■ **Provided text**:
OLED vs LCD is a seemingly never-ending debate among smartphone enthusiasts, but the LG G7 ThinQ has just come along to derail the whole topic with its new MLCD+ display technology. The company seems to have already ditched LG Display’s revitalized POLED panels for something else it’s been quietly cooking up at its R&D labs.
We managed to nab an early look at the company’s MLCD+ technology during a tour of LG Display in South Korea last year. The technology has already appeared in large TV sized panels and a few older mobile products, but this is the first time LG has used it in a smartphone form factor, and we saw a few handsets sized demo units inside LG Display’s Paju showroom last year.
Acromyn aficionados will have no doubt spotted that MLCD+ is still based on existing LCD technology. In addition to the red, green, and blue pixel colors in traditional LCD, MLCD+ includes a fourth white pixel, included basically just to boost peak brightness. The LG G7 boasts up to 1,000 nits of retina-searing output, making it one of the brightest smartphone panels around. That’s a potential boon for HDR playback too, which requires a higher contrast ratio.
The white pixel outputs the panel’s backlight with only a liquid crystal light-polarizing layer on top to adjust brightness — there’s no color filter. LCD color filters are inherently inefficient and block some light output, wasting power and dimming the peak brightness.
To produce a white output on an LCD panel means filtering white light through 3 color filters, each blocking two-thirds of the spectrum, and then recombining the output. It’s hugely wasteful. With a dedicated white pixel, MLCD+ can turn the backlight panel down and still produce more visible white light than a traditional RGB LCD panel, which saves on power. You can also turn the backlight up to boost the peak brightness to new heights.

■ **Data supplied**:
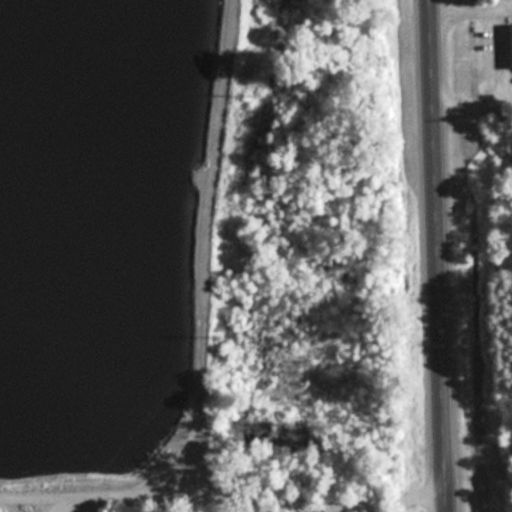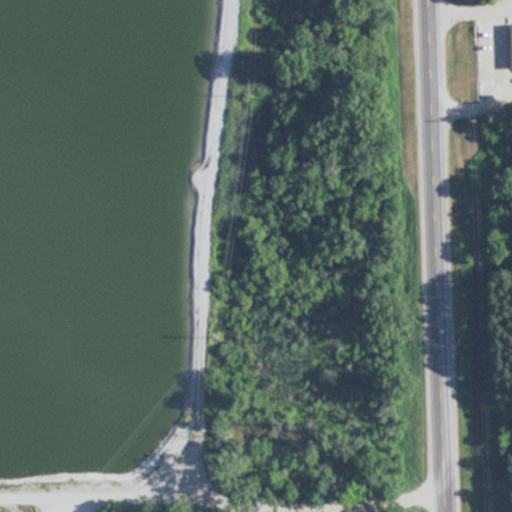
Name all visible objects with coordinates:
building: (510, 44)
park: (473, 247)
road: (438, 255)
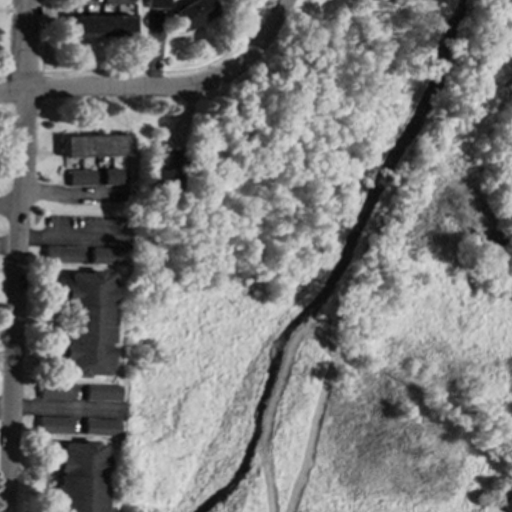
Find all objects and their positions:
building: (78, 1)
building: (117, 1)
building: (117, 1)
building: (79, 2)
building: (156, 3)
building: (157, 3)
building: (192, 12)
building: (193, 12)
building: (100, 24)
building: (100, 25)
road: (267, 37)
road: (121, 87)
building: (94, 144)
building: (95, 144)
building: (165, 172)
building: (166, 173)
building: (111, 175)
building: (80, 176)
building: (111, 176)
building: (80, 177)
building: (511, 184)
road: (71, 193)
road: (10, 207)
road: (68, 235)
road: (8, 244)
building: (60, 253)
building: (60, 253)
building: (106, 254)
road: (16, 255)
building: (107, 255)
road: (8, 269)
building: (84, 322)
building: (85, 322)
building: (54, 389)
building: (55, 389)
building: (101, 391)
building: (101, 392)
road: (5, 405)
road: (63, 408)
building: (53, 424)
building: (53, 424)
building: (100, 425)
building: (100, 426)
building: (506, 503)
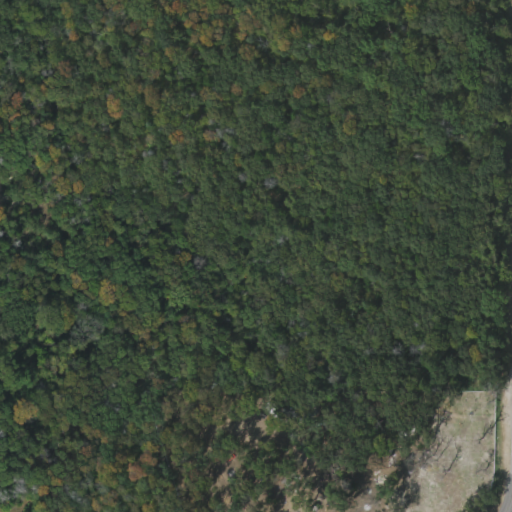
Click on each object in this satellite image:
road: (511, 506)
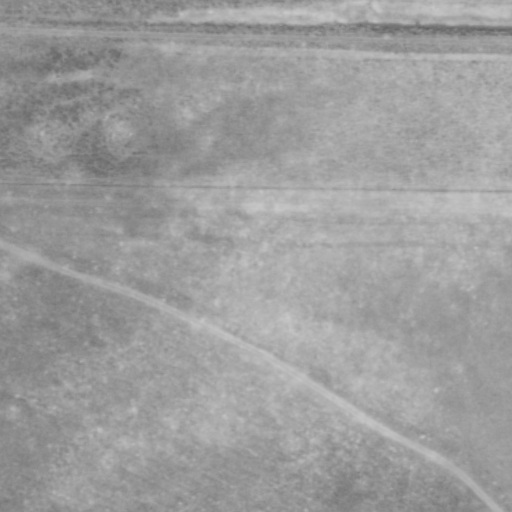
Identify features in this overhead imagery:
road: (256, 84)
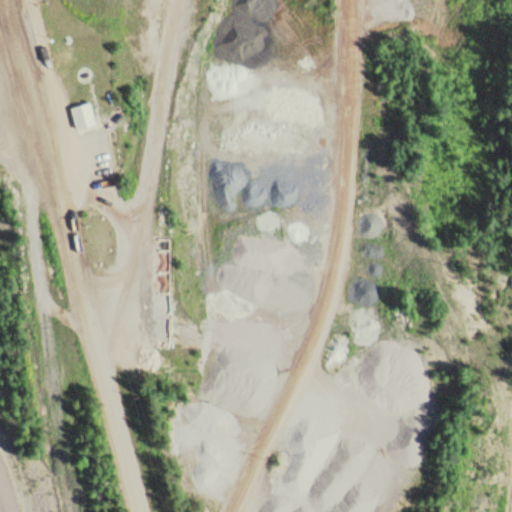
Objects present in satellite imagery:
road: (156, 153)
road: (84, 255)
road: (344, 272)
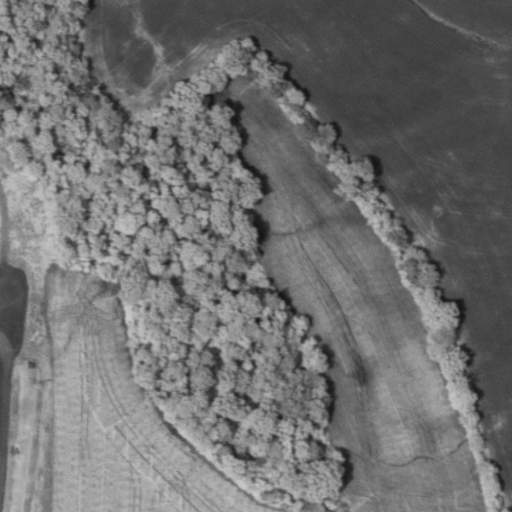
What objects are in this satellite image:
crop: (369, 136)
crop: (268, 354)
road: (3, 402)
* * *
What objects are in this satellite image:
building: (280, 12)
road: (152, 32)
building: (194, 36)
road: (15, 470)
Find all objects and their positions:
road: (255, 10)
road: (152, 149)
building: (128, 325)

■ **Job A**:
Answer these from the MLCD+ text:
(i) What peak brightness can the LG G7 ThinQ reach?
(ii) In which LG Display showroom were the handset-sized demo units seen?
(iii) How much of the spectrum does each LCD color filter block?
■ **Job B**:
Collect every line of the entries that contains the string "this".
The text about LG's MLCD+ display has no connection to the entries.

■ **Full response A**:
(i) Up to 1,000 nits.
(ii) The Paju showroom in South Korea.
(iii) Two-thirds.

■ **Full response B**:
Click on each object in this satellite image:
Identify features in this overhead imagery:
What objects are in this satellite image:
What objects are in this satellite image:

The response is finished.